In ogni caso si ritiene che la quota parte di intervento che interessa un ampliamento di volumetria riscaldata, non può essere agevolata con l’Ecobonus in quanto non comporta risparmio energetico rispetto alla situazione esistente prima dell’intervento e quindi le relative spese sostenute devono essere scorporate. Inoltre L’Attestato di Prestazione Energetica redatto a fine lavori, deve considerare l’edificio nella sua configurazione finale.

AGENZIA DELLE ENTRATE

Circolare n. 30/E

Dicembre 2020

D. 5.2.10

FOCUS

Con riferimento agli interventi di demolizione e ricostruzione, ammessi al Superbonus ai sensi dell’articolo 119, comma 3, del decreto Rilancio, deve essere rispettato il requisito del miglioramento di due classi energetiche dell’edificio e occorre acquisire a tale fine l’A.P.E. ante e post intervento.

MINISTERO DELL'ECONOMIA E DELLE FINANZE

FAQ – Versione III

24 novembre 2020

pag. 32

FOCUS

11.2. Posso fruire del Superbonus nel caso di un immobile sito in zona a rischio sismico 1,2 o 3, demolito e ricostruito?

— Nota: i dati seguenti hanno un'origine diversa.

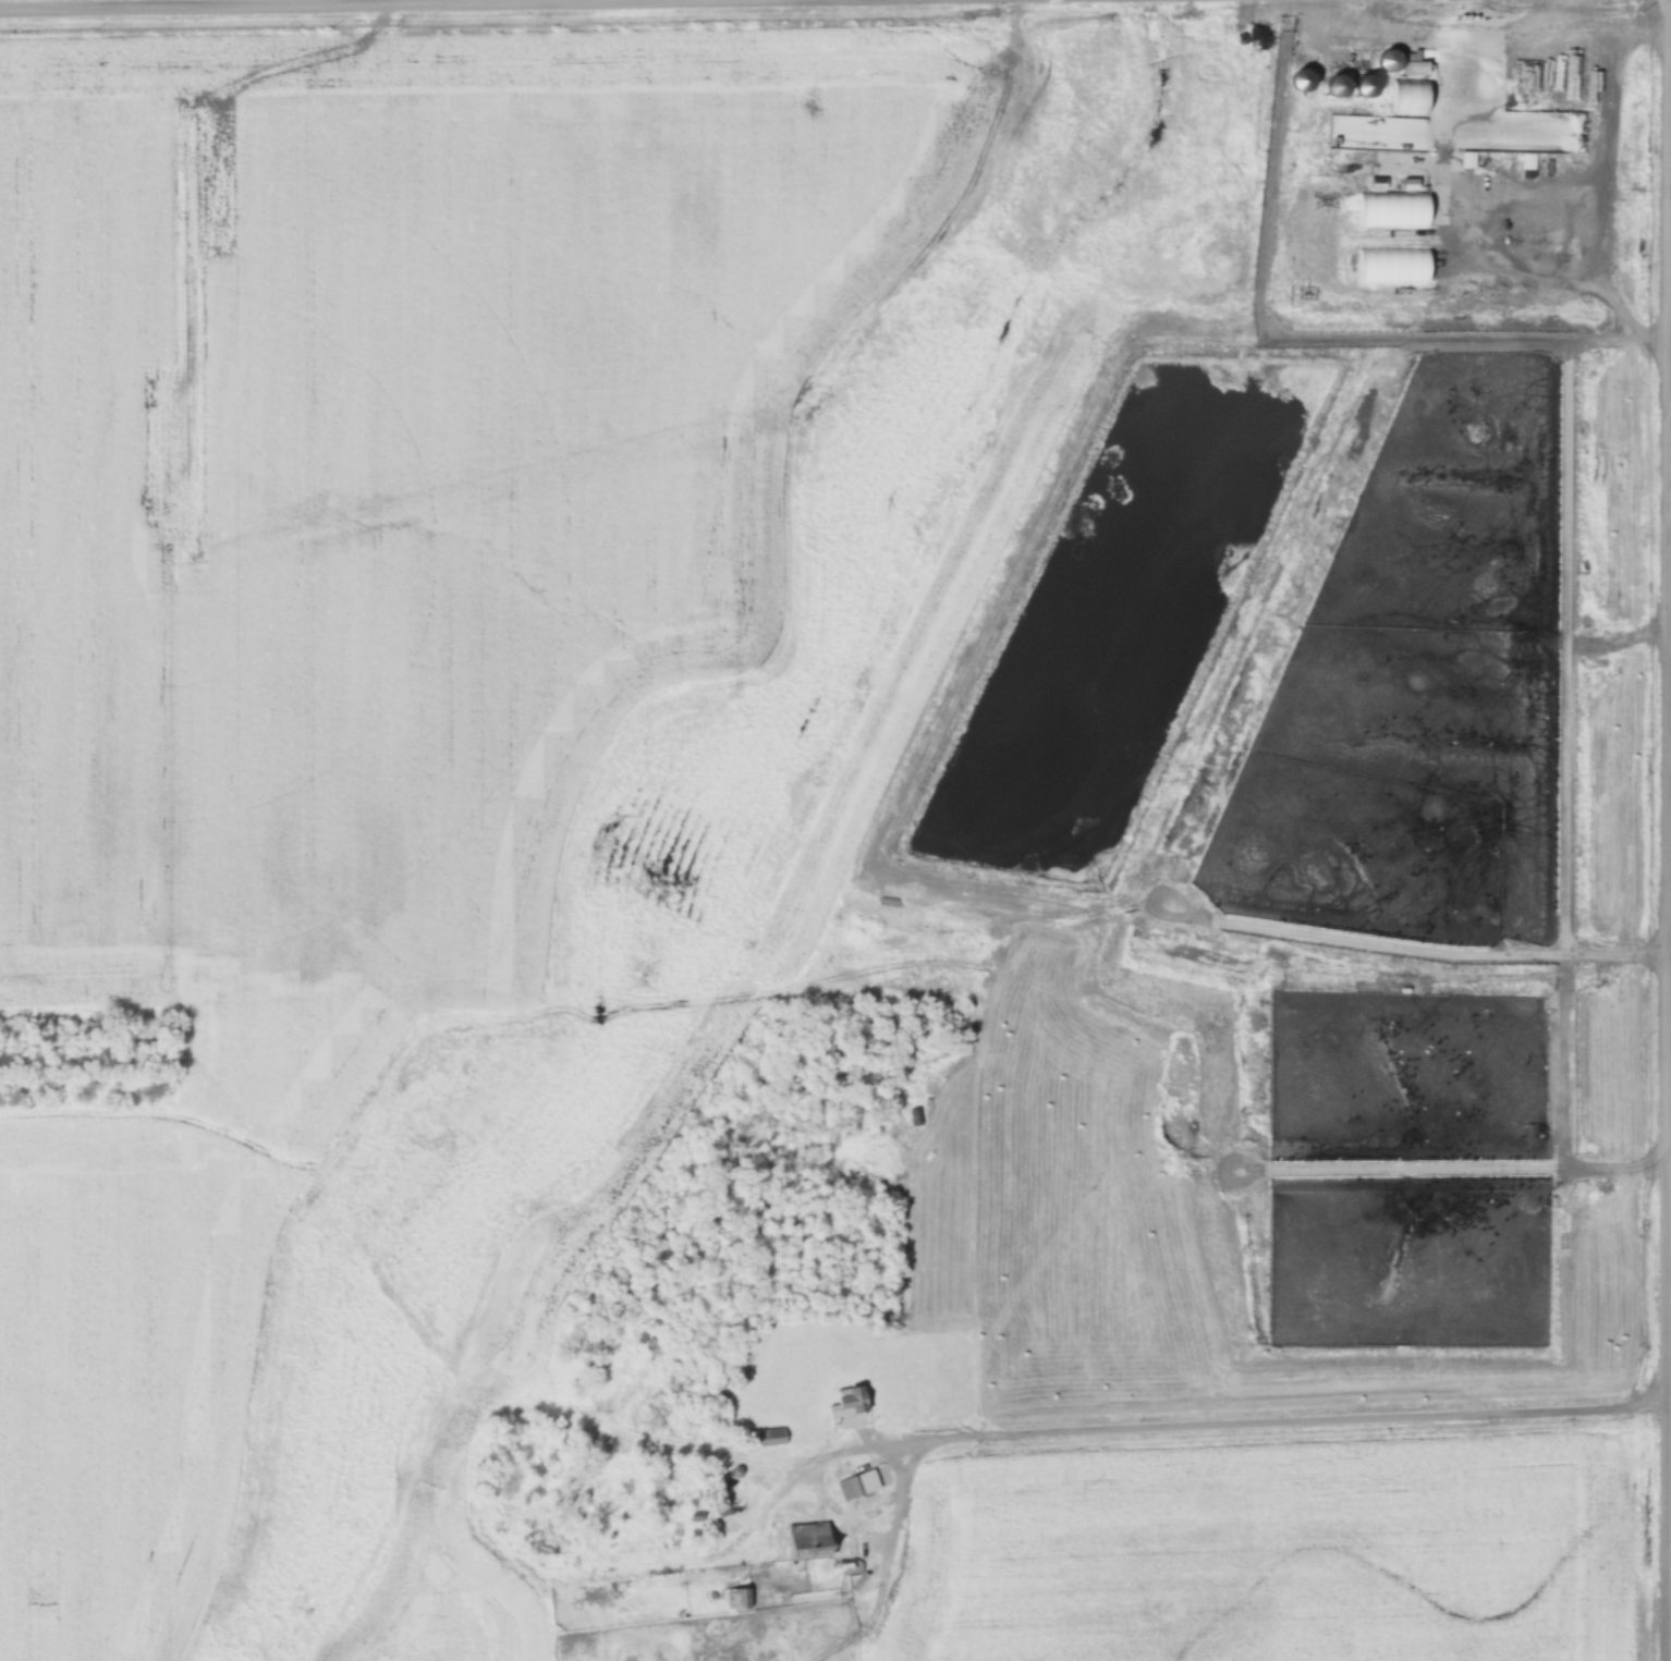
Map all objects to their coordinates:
road: (418, 5)
road: (1546, 15)
road: (1499, 32)
building: (1389, 59)
building: (1414, 63)
building: (1367, 84)
building: (1339, 86)
road: (1470, 253)
road: (1666, 830)
building: (847, 1403)
road: (1258, 1422)
building: (770, 1437)
building: (857, 1485)
building: (719, 1503)
building: (807, 1541)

Sì, a patto che vengano rispettate tutte le altre condizioni e gli adempimenti richiesti dalla normativa per l’accesso al beneficio. Per quanto riguarda la detrazione, il contribuente può scegliere se optare per il cosiddetto “sconto in fattura”, cioè un contributo, sotto forma di sconto sul corrispettivo dovuto, di importo massimo non superiore al corrispettivo stesso, anticipato dal fornitore di beni e servizi, oppure per la cessione di un credito d’imposta corrispondente alla detrazione spettante ad altri soggetti, inclusi gli istituti di credito e altri intermediari finanziari.

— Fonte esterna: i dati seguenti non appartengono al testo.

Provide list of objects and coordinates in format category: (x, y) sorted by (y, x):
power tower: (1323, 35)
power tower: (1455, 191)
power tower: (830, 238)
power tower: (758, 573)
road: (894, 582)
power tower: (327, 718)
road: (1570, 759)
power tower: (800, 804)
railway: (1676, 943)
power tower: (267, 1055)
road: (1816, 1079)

11.3. Sono un’impresa di costruzioni e vorrei demolire e ricostruire con aumento di cubatura ed edificio per realizzare una c.d. ‘casa antisismica’ da rivendere entro 18 mesi dall’ultimazione. L’edificio ricostruito deve avere lo stesso numero di unità immobiliari presenti in quello demolito oppure si può realizzare un numero maggiore di unità immobiliari?

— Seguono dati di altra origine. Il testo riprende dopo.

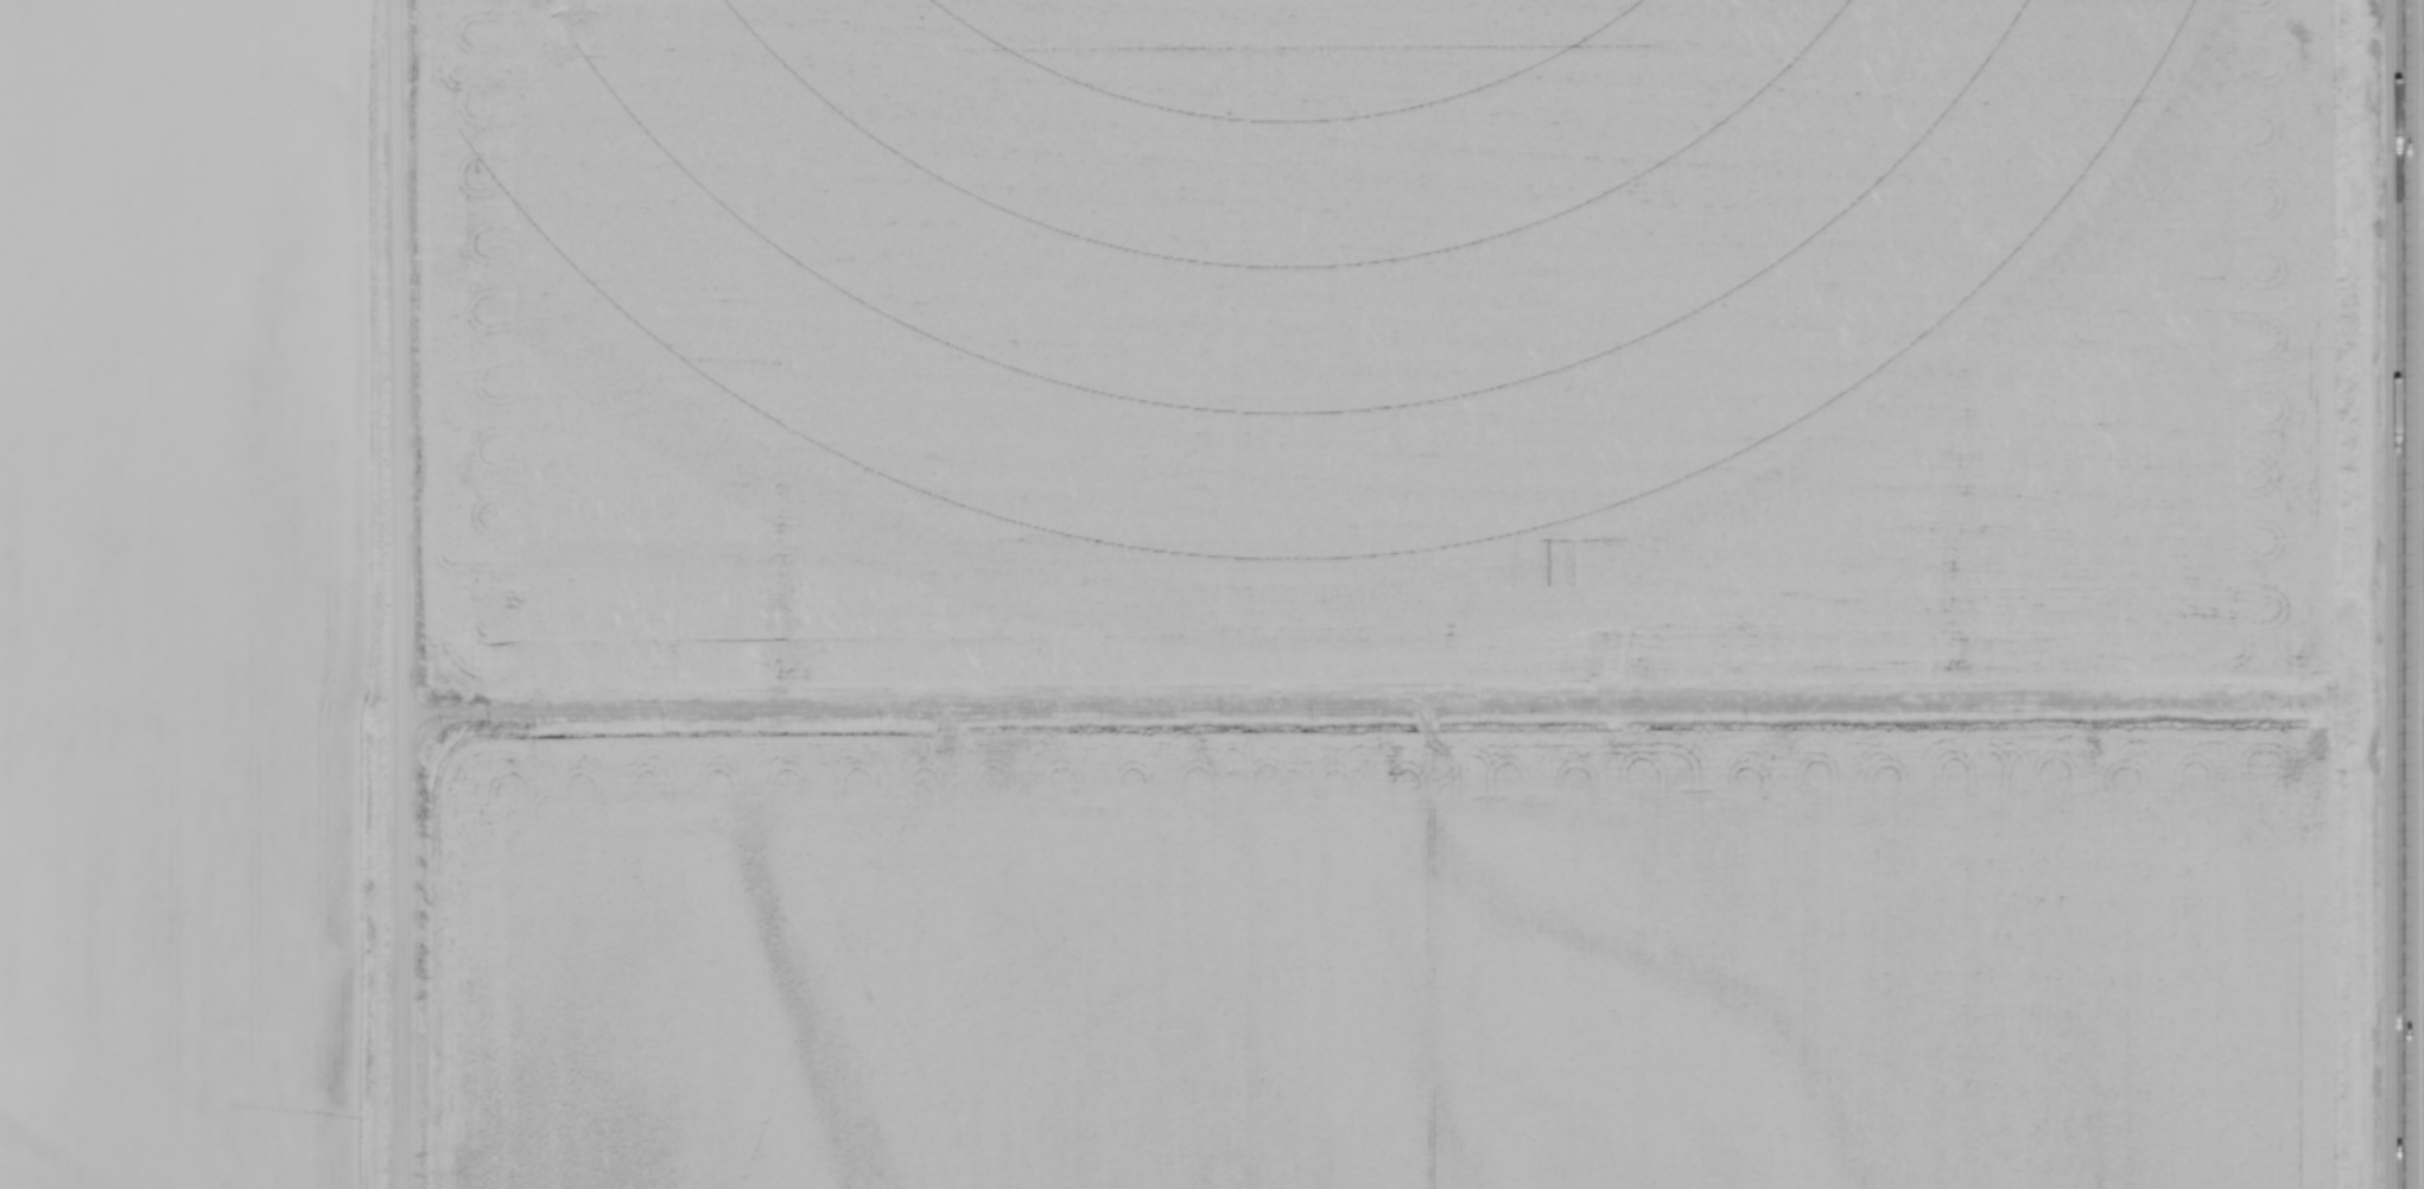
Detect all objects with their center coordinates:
road: (401, 594)
crop: (1361, 594)
road: (2405, 594)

Rientra nel concetto di demolizione e ricostruzione anche la ricostruzione dell’edificio che determini un aumento volumetrico rispetto a quello preesistente, sempreché le disposizioni normative urbanistiche in vigore permettano tale variazione. Di conseguenza, non rileva la circostanza che il fabbricato ricostruito contenga un numero maggiore di unità immobiliari rispetto al preesistente.

ENEA

FAQ SUPERBONUS

Ottobre 2020

pag. 7

FOCUS

FAQ n.7. Nel caso di demolizione e ricostruzione con ampliamento, quali sono le spese ammesse? Come deve essere redatto l’APE post operam?

Dalle spese sostenute a partire dal 1° luglio 2020 occorre scorporare le spese derivanti all’ampliamento. L’APE post operam deve essere redatto considerando l’edificio nella sua configurazione finale.

AGENZIA DELLE ENTRATE

Circolare n. 24/E

8 agosto 2020

Paragrafo 2

FOCUS

L’agevolazione spetta anche a fronte di interventi realizzati mediante demolizione e ricostruzione inquadrabili nella categoria della “ristrutturazione edilizia” ai sensi dell’articolo 3, comma 1, lett. d) del d.P.R. 6 giugno 2001, n. 380, “Testo unico delle disposizioni legislative e regolamentari in materia edilizia”.